課題の内容:
下の文書抜粋について、次の問いに答えてください。
1. 野党が内閣府に提出した質問書は何項目でしたか？
2. 衆院内閣委員会理事会の会議全体の長さはどれだけでしたか？
3. 菅義偉が同じことを発言した記者会見はいつ行われましたか？

文書抜粋:
野党が安倍晋三主催「桜を見る会」に関して内閣府に8項目の質問書を提出、その回答が行われた2019年12月17日の衆院内閣委員会理事会で内閣府が安倍晋三主催「桜を見る会」の招待者について安倍事務所で推薦した人物を落としたケースがある旨、口頭で回答したとマスコミが伝えていた。
このマスコミ報道に誘導されて、理事会の動画から、この回答の箇所のみを文字に起こしてみた。
内閣府「(8項目のうちの)2番でございます。『安倍事務所で推薦した人物をチェックして落としたケースはありますか』ということでございますが、從來、審査の詳細、確認の詳細に関わるということで回答を差し控えさせて頂いたところでございますが、今回理事会等から要請ということもございまして、担当者にも聞き取りを致しましてですね、安倍事務所から推薦を頂いたものでもご招待しなかった例もあるということでお答えさせた頂いたところでございます」
この回答に対して野党側は何の質問もしないまま、3番目の回答に移らせた。聞き取りづらくて、要所要所を文字にするだけでも時間がかかることと会議全体が1時間52分もあること、さらにマスコミが野党側の反応として内閣府側が従来どおりの説明を繰り返すのみで事実上の「ゼロ回答」としたと伝えていたこと、「公文書、行政文書は国民の財産で、あなたたち(役人たち)の財産ではない」とか、「(推薦者名簿や招待者名簿は)広く行政文書としなければならない。(廃棄したのは)隠しているとしか思えない」などと、追及というよりも自分たちの意見を述べる雑談に近い遣り取りが多く思えたことから、最後まで視聴しなかった。
上記回答で内閣府は「審査の詳細、確認の詳細に関わるということで回答を差し控えさせて頂いた」としているが、「『桜を見る会』で安倍晋三による行政の私物化・予算の私物化が疑われているのだから、審査の詳細、確認の詳細をこそを明らかにすべきではないのか」とでも反論すべきだったと思うが、それすらしなかった。要するの役人側の「ゼロ回答」ではなく、野党側の追及が甘くて、「ゼロ回答にさせてしまった」といったところが事実のように思える。
官房長官の菅義偉も2019年12月19日午前中の記者会見で同じことを発言している。

資料:

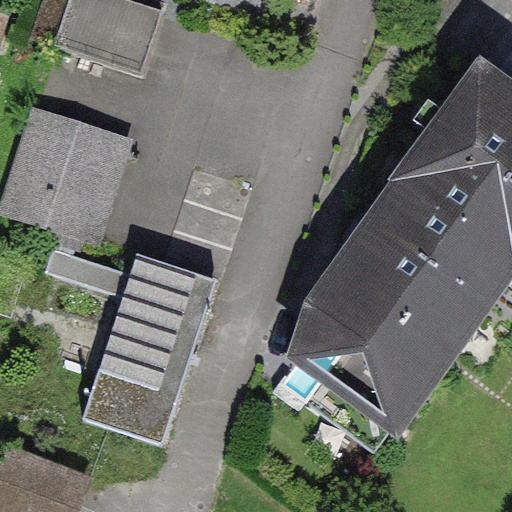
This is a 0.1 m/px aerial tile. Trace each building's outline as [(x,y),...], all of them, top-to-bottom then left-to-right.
[(155,13),(117,0),(47,0),(34,42),(134,76),(155,13)] [(511,90),(488,72),(316,311),(297,368),(392,431),(511,267),(511,90)] [(148,145),(46,110),(9,217),(111,253),(148,145)] [(241,285),(163,260),(109,423),(187,448),(241,285)] [(0,511),(87,511),(98,468),(8,445),(0,476),(0,511)]
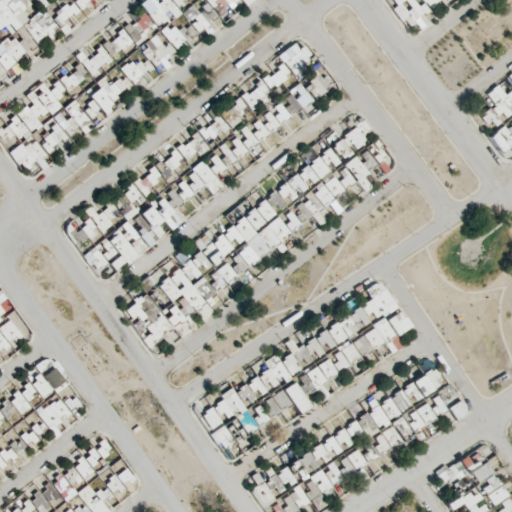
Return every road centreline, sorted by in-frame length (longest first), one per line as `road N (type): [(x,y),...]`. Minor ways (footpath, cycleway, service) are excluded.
road 1 (tertiary): [(0,261),(330,0)]
road 2 (residential): [(174,404),(511,177)]
road 3 (tertiary): [(274,0),(0,220)]
road 4 (residential): [(153,375),(416,168)]
road 5 (residential): [(360,94),(100,300)]
road 6 (residential): [(287,0),(453,219)]
road 7 (tertiary): [(511,203),(358,0)]
road 8 (residential): [(227,477),(434,339)]
road 9 (residential): [(511,459),(384,264)]
road 10 (tertiary): [(353,511),(511,407)]
road 11 (residential): [(133,0),(0,104)]
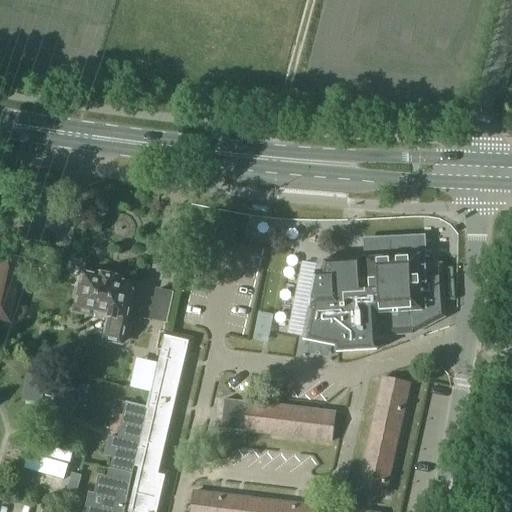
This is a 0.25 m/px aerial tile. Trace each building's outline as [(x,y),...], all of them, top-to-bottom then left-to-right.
[(326,345),(334,347),(334,353),(374,351),(373,334),(410,332),(410,326),(423,326),(443,313),(440,267),(425,268),(424,258),(429,258),(429,257),(425,257),(424,238),(366,241),(367,260),(318,262),(302,340),(310,342),(310,346),(325,350),(326,345)] [(0,257),(0,322),(13,325),(27,263),(0,257)] [(135,286),(120,283),(121,279),(119,279),(116,274),(106,272),(101,275),(99,275),(98,278),(83,275),(75,312),(110,320),(106,341),(122,344),(135,286)] [(157,290),(151,319),(167,322),(173,293),(157,290)] [(163,345),(162,345),(147,412),(132,473),(123,511),(160,511),(170,473),(162,472),(193,339),(166,332),(163,345)] [(74,384),(30,377),(27,399),(42,401),(43,394),(56,396),(55,404),(70,406),(74,384)] [(358,487),(386,493),(410,385),(382,379),(358,487)] [(89,387),(78,385),(76,393),(88,395),(89,387)] [(333,414),(225,400),(222,429),(330,442),(333,414)] [(116,407),(112,406),(109,408),(107,412),(109,416),(114,418),(118,415),(119,410),(116,407)] [(147,412),(126,407),(118,439),(110,437),(105,455),(115,458),(112,468),(132,473),(147,412)] [(29,455),(25,469),(64,480),(68,466),(70,467),(74,453),(34,442),(31,455),(29,455)] [(123,511),(132,473),(112,468),(110,479),(101,477),(97,496),(106,498),(102,511),(123,511)] [(72,474),(67,493),(76,495),(82,476),(72,474)] [(357,511),(195,492),(192,511),(357,511)]
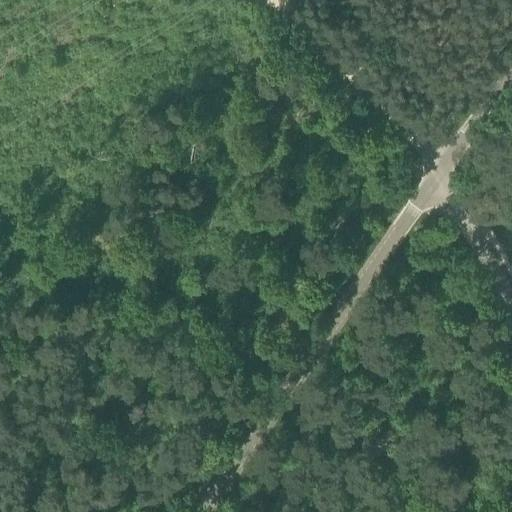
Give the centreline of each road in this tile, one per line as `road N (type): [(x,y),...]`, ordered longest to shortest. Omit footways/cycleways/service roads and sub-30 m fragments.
road 1 (unclassified): [(204,511),(440,163)]
road 2 (track): [(440,163),(267,0)]
road 3 (unclassified): [(440,163),(448,194),(511,312)]
road 4 (unclassified): [(511,64),(454,133),(440,163)]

課題の解答:
1. 8項目
2. 1時間52分
3. 2019年12月19日午前中